Unterdessen ging die Diskussion über eine Aufstockung des deutschen Truppenkontingents in Afghanistan weiter. Die SPD forderte Merkel auf, rasch Klarheit über eine Erhöhung des Kontingents zu schaffen. Damit dürfe sie nicht bis zur Londoner Afghanistan-Konferenz Ende Januar warten, sagte der außenpolitische Sprecher der SPD-Fraktion im Bundestag, Rolf Mützenich. "Bis dahin kann Frau Merkel die Entscheidung nicht aussitzen." CSU-Chef Horst Seehofer zeigte "wenig Sympathie" für eine Aufstockung. Die militärische Präsenz müsse zunehmend an eine saubere Perspektive für ein Ende des militärischen Engagements gebunden sein, sagte er der "Bild"-Zeitung (Montag).

Bei dem von einem deutschen Oberst angeordneten Angriff vom 4. September waren bis zu 142 Menschen getötet oder verletzt worden. Laut "Spiegel" hat der Fliegerleitoffizier von Oberst Georg Klein sechs Bombenabwürfe verlangt. Die Besatzung der US-Kampfjets vom Typ F-15 habe aber widersprochen, berichtet das Magazin unter Berufung auf Auszüge aus dem NATO-Abschlussbericht. Es seien nur zwei Bomben nötig. In einem früheren Bericht hieß es dagegen, die US-Piloten hätten stärkere Bomben einsetzen wollen. Zudem sollen die Piloten dem Bericht zufolge fünf warnende Tiefflüge vorgeschlagen haben. Der deutsche Fliegerleitoffizier habe aber verlangt, das Ziel sofort anzugreifen.

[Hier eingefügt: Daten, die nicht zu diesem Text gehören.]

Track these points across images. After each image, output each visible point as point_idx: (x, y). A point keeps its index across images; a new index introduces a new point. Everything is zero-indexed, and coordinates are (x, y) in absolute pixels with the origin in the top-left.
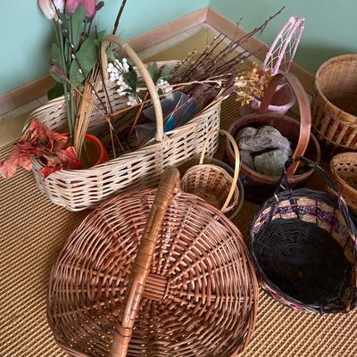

"Militärisch nicht angemessen"

Verteidigungsminister Karl-Theodor zu Guttenberg (CSU) hatte am Donnerstag seine Bewertung des Luftangriffs korrigiert und das Bombardement im Gegensatz zu früher als "militärisch nicht angemessen" bezeichnet. Der parlamentarische Staatssekretär im Verteidigungsministerium, Christian Schmidt, sagte am Sonntag im Deutschlandfunk, diese Entscheidung sei vollständig begründet. Man müsse unterscheiden zwischen der persönlichen Lage dessen, der in der konkreten Einsatzsituation entscheiden müsse, und der objektiven Bewertung des Geschehenen.

Nach Angaben Steinmeiers hat die damalige Bundesregierung früh mit möglichen Opfern gerechnet. "Wir alle wussten, dass es viele Opfer gab", sagte der SPD-Politiker der "Welt am Sonntag". Er schließt nicht aus, dass dem Auswärtigen Amt wichtige Informationen zum Luftangriff vorenthalten wurden. Dies müsse der Untersuchungsausschuss genauso klären wie die Frage, was das Kanzleramt wann wusste, sagte er der Sonntagszeitung. Unions-Fraktionschef Volker Kauder (CDU) drängte darauf, Steinmeier im Untersuchungsausschuss zu hören. Auch der Vorsitzende der CSU-Landesgruppe im Bundestag, Hans-Peter Friedrich, verlangte Aufklärung von Steinmeier.

Grünen-Fraktionschef Trittin schließt die Einsetzung eines weiteren Untersuchungsausschusses nicht aus. Das sei möglich, aber nicht notwendig, wenn der Verteidigungsausschuss regelmäßig Öffentlichkeit herstellt, sagte er der Wochenzeitung "Das Parlament".